The second quarter of 2013 saw $2.2 billion of non-life catastrophe bonds issued through 14 tranches (representing 10 deals), compared with $2.1 billion issued in the same period last year, with 12 tranches (representing 7 deals), according to Willis Capital Markets & Advisory (WCMA), part of Willis Group Holdings.

This follows a strong first quarter in which the market saw $1.6 billion of issuance, and brings total non-life capacity issued for the year so far to $3.8 billion, according to WCMA in its latest 'Insurance Linked Securities' (ILS) report.

Elsewhere in the report, WCMA asks how far the cat bond and collateralized reinsurance market could expand beyond its mainstay of natural catastrophe perils. "To continue the same pace of growth we have seen in the last few years the ILS market will need to accept a growing pool of perils," according to Bill Dubinsky, Head of ILS at WCMA.

"Some of these new perils are evolutionary—such as earthquake risk in areas such as Colombia, Chile, Israel and even China. Others may represent a more radical departure from market norms. For example, will investors accept standalone U.S. terrorism risk if TRIPRA is not renewed? Will casualty risk finally become more at home in the capital markets?"

Offering a prediction for the year ahead, Dubinsky continued: "Our current best estimate for where the ILS market will end up in terms of issuance at the end of the year is $6 to $7 billion in non-life issuance (excluding private deals).

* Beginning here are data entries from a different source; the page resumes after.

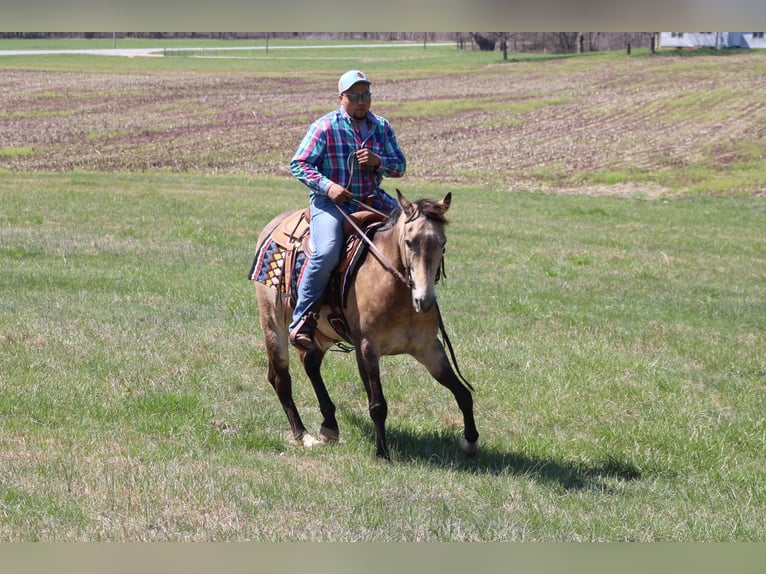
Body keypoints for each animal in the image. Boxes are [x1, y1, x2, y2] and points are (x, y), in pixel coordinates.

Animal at [250, 191, 480, 462]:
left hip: (323, 332)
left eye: (442, 243)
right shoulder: (367, 348)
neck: (395, 289)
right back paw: (303, 435)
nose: (424, 300)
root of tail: (274, 225)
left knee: (310, 363)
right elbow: (377, 404)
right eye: (409, 242)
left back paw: (329, 426)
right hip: (273, 323)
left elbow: (463, 393)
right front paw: (382, 453)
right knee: (280, 379)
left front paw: (470, 442)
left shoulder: (428, 348)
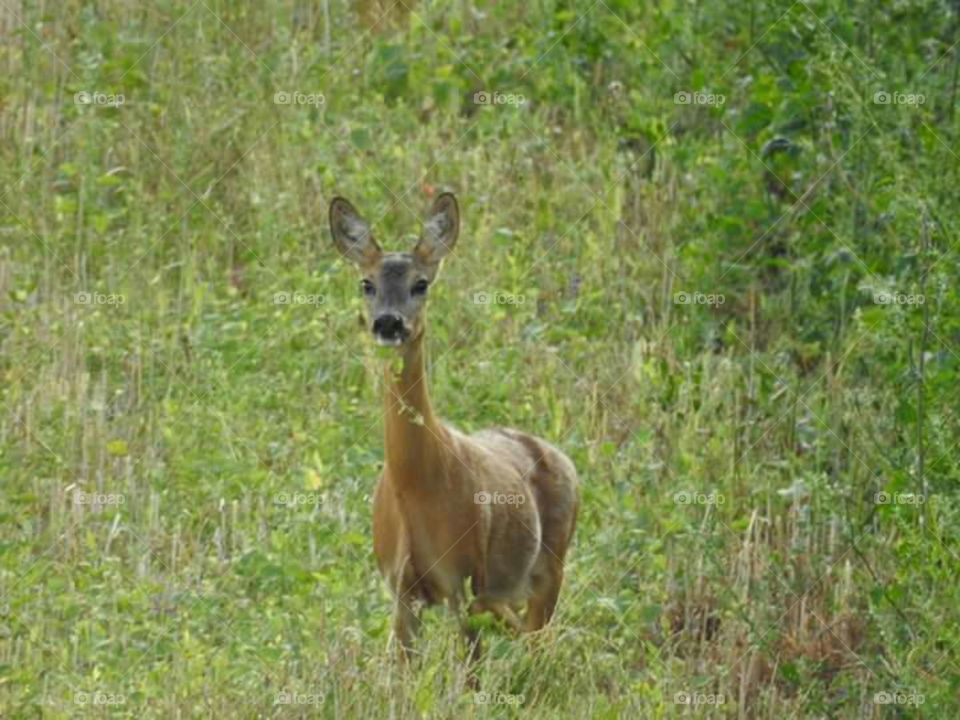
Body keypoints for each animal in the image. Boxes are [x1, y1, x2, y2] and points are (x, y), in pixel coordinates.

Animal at [329, 192, 579, 660]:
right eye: (366, 283)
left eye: (421, 284)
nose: (388, 323)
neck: (415, 485)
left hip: (550, 567)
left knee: (539, 644)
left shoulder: (461, 579)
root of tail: (562, 458)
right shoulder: (401, 590)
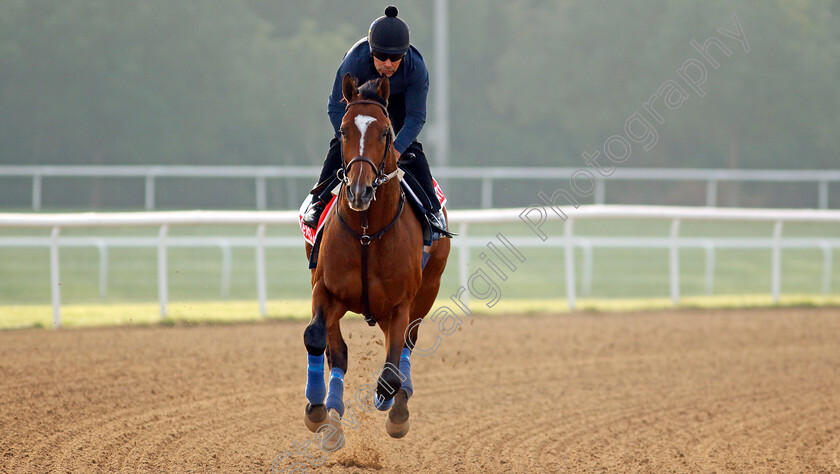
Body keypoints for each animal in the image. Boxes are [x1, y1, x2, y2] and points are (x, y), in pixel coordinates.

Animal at [300, 71, 446, 448]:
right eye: (343, 131)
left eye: (385, 132)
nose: (359, 190)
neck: (368, 232)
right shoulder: (325, 290)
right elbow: (316, 338)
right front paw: (317, 411)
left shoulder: (400, 304)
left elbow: (391, 373)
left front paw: (390, 403)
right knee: (337, 352)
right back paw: (333, 413)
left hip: (426, 292)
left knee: (406, 348)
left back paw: (398, 406)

If sponsors accelerate deal execution into 2013 that would otherwise have occurred in 2014, exceeding $7 billion seems quite possible.

"Of course sponsors, the majority of whom are insurers, will be watching the Atlantic and elsewhere to see what surprises Q3 2013 brings,” Dubinsky said. “A major storm or earthquake causing significant insured losses could change things very quickly."